**Task prompt:** Please return all records verbatim, no pictures.
Segment Start: Working data
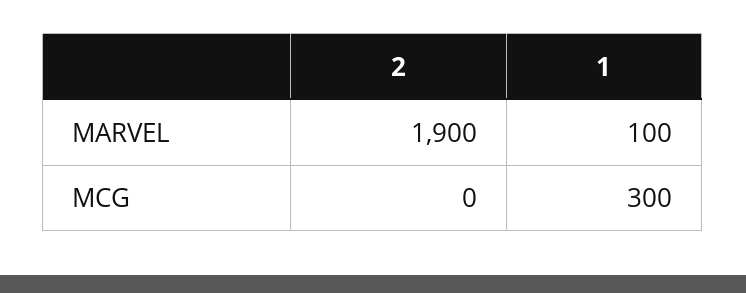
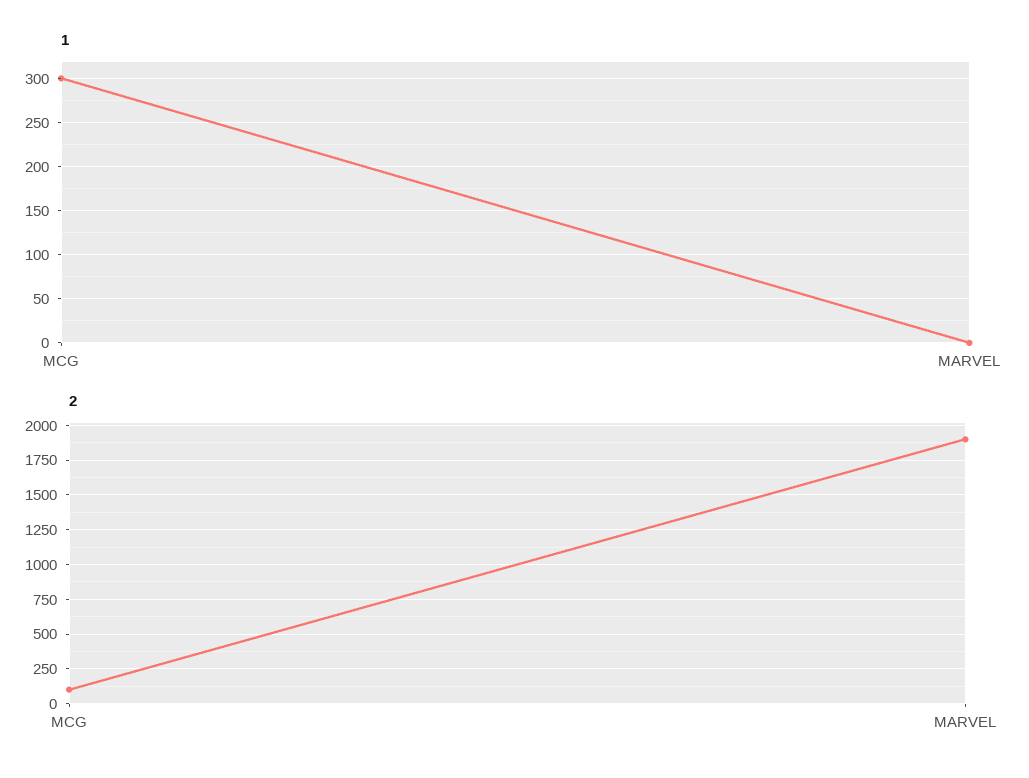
  {
    "2": {
      "MARVEL": 1900,
-     "MCG": 0
+     "MCG": 100
    },
    "1": {
-     "MARVEL": 100,
+     "MARVEL": 0,
      "MCG": 300
    }
  }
Segment End: Working data
**Solution to this exercise:**
  {
    "2": {
      "MARVEL": 1900,
-     "MCG": 0
+     "MCG": 100
    },
    "1": {
-     "MARVEL": 100,
+     "MARVEL": 0,
      "MCG": 300
    }
  }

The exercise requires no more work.